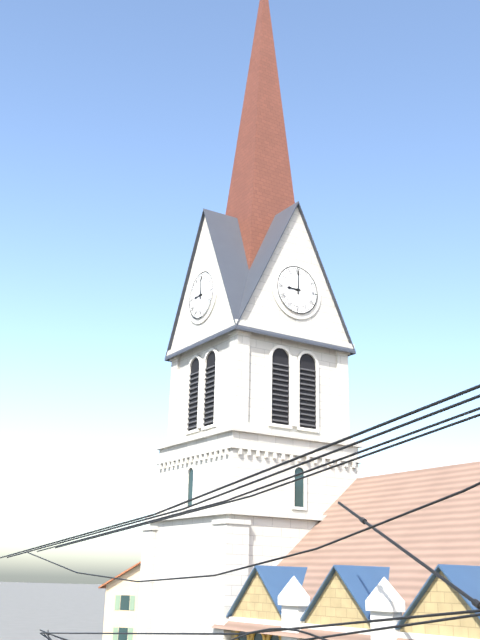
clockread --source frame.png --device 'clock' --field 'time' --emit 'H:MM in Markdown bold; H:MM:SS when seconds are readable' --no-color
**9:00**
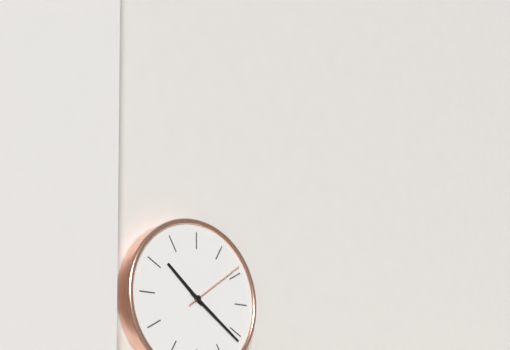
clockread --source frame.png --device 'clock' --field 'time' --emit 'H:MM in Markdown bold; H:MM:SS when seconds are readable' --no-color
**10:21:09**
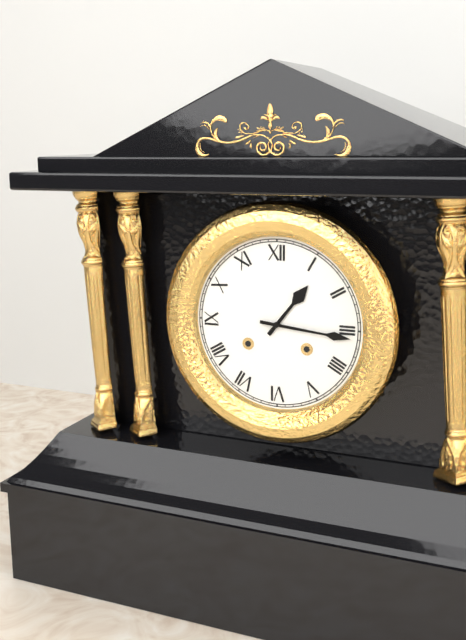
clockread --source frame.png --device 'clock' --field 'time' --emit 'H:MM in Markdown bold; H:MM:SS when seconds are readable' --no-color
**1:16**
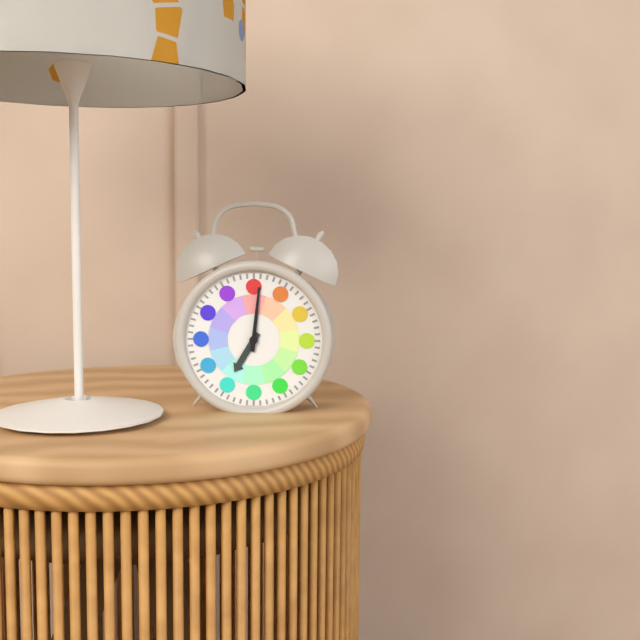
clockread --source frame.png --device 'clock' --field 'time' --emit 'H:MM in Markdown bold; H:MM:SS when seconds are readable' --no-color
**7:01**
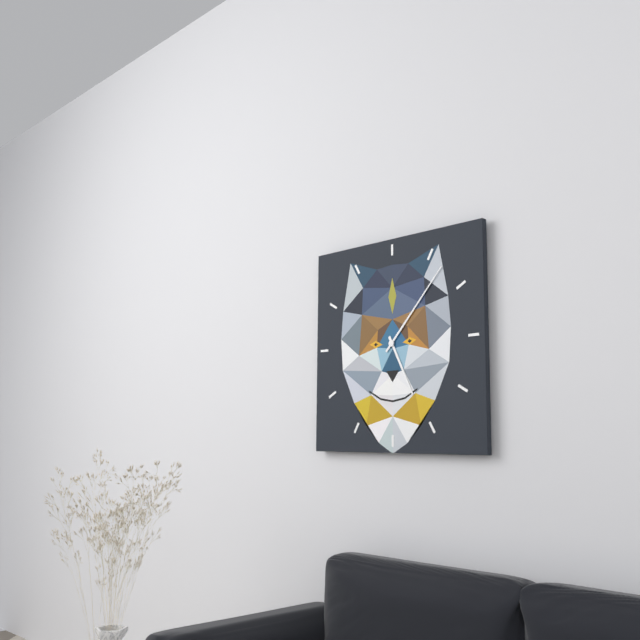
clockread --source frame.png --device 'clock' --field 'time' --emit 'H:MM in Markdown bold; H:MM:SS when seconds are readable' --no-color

◇ ◇ ◇

» **What you need to do**
Rewrite every line of the items above as a Markdown table with two columns, Row and Line, numbering the rows and omitting blank lines. Leave the pictures out of the table.

» **Response to this task**
| Row | Line |
|---|---|
| 1 | clockread --source frame.png --device 'clock' --field 'time' --emit 'H:MM in Markdown bold; H:MM:SS when seconds are readable' --no-color |
| 2 | **9:00** |
| 3 | clockread --source frame.png --device 'clock' --field 'time' --emit 'H:MM in Markdown bold; H:MM:SS when seconds are readable' --no-color |
| 4 | **10:21:09** |
| 5 | clockread --source frame.png --device 'clock' --field 'time' --emit 'H:MM in Markdown bold; H:MM:SS when seconds are readable' --no-color |
| 6 | **1:16** |
| 7 | clockread --source frame.png --device 'clock' --field 'time' --emit 'H:MM in Markdown bold; H:MM:SS when seconds are readable' --no-color |
| 8 | **7:01** |
| 9 | clockread --source frame.png --device 'clock' --field 'time' --emit 'H:MM in Markdown bold; H:MM:SS when seconds are readable' --no-color |